PAYHEAD/PAYDET- These two tables store instances of payments being added or modified and being associated to invoices.
STOCKLEVEL- Changes to stock levels.
TREATMENT- New treatment episodes or changes to those existing.
UPROFILE- PPS user actions such as logging in and out or profile changes.
Contact email@example.com if you locate a table name you're unsure of in your spreadsheet.
Column C - Type
The Type column identifies the nature of this particular audit entry. The most frequent types are:
INSERT- This is something new being added to the database. This could be a new appointment, (APPOINTM > INSERT) charge, (CHARGES > INSERT) or consultation (CONSULTATION > INSERT) as a few examples.
DELETE- A record being deleted from the system. This could be a client (CLIENT > DELETE), a consultation (CONSULTATION > DELETE) or a blocked slot (APPOINTM > DELETE) as examples.
UPDATE- An existing record in the database has been changed somehow.

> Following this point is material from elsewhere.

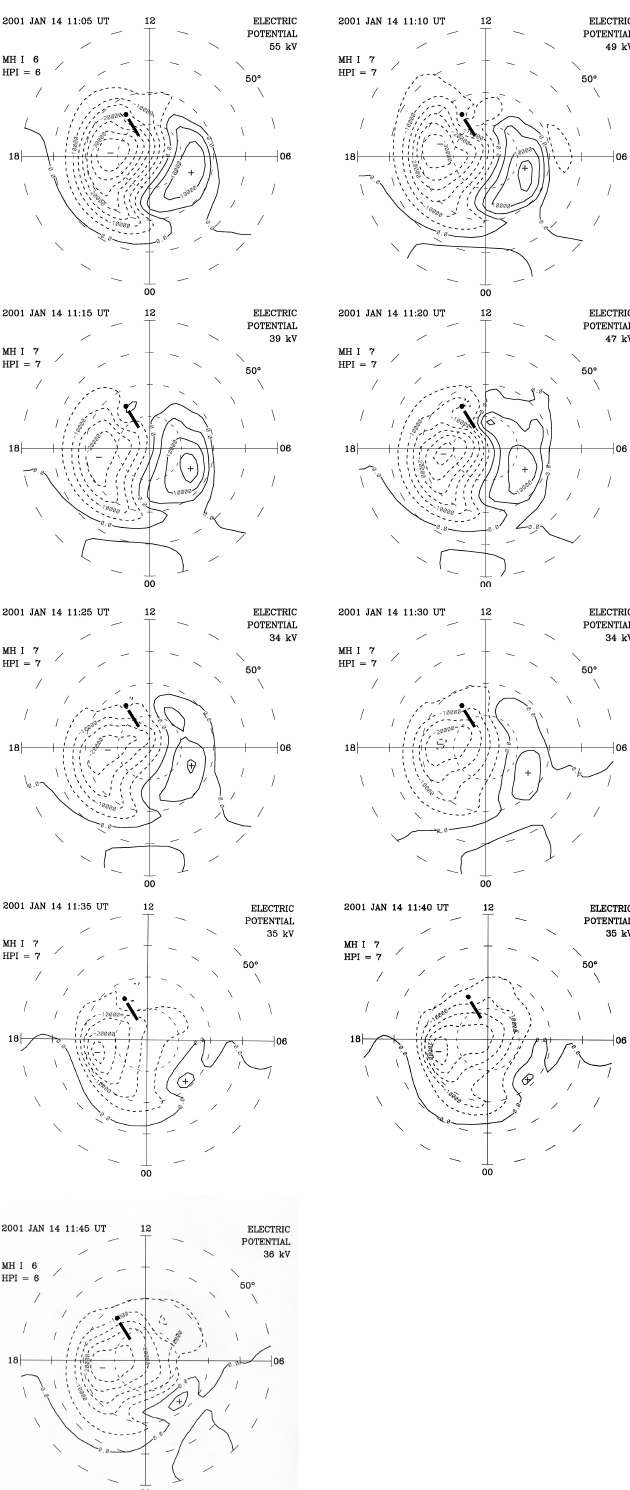
Fig. 6. The sequence of 5min integrated AMIE convection patterns for 11:05–11:45. The locations of the two ESR beams are shown in each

This could be a custom form (FORMS > UPDATE)
Contact firstname.lastname@example.org if you're unsure of a type in your data export.
Column G - Record Content
Column G details the main content of the audit record at the time of this audit entry. In the majority of cases, this includes what was changed or added to the system as part of this action. This column provides the most detail of what was done or changed here, allowing you to check the data is up-to-date or re-add information where necessary.
For example, where an appointment has been added or modified you'll see details of it's location, client, diary user, appointment type, etc. Consultation notes you may have recorded will also appear here, they'll look a little strange as they'll be enclosed within styling text. If you copy and paste this elsewhere then it's easy to remove this styling and just get to the plain text which can then be re-input into PPS.
Contact email@example.com should you require any assistance with a particular entry in this column.
Column H - Index Key
This number can help you locate this particular audit entry within your PPS system should you want to check any other changes made to it since the server issue, as you may have already replace this information.
Copy the number and navigate to Tools > Database Maintenance > View Database Audit. If you have permission to access the audit then paste the number into the Index Key field and press Go.
An older entry? If you're searching an older entry and not all records are showing then head to the "Select which Audit file to view" dropdown at the top of the audit and choose "All", your search will take longer but will retrieve all historic results for this index key, going beyond the last time your audit was archived.
Column J - Processed
If you sync with other PPS systems then instances where an entry is marked is PROCESSED it will have synced from this PPS database to your others. Should this record now be missing from your Hosted database the best method to restore it is to locate the record on another system in your sync family, make a small change to it (adding a . for example) will cause it to sync back into the system where it is missing, and you won't need to re-add which can create duplicates.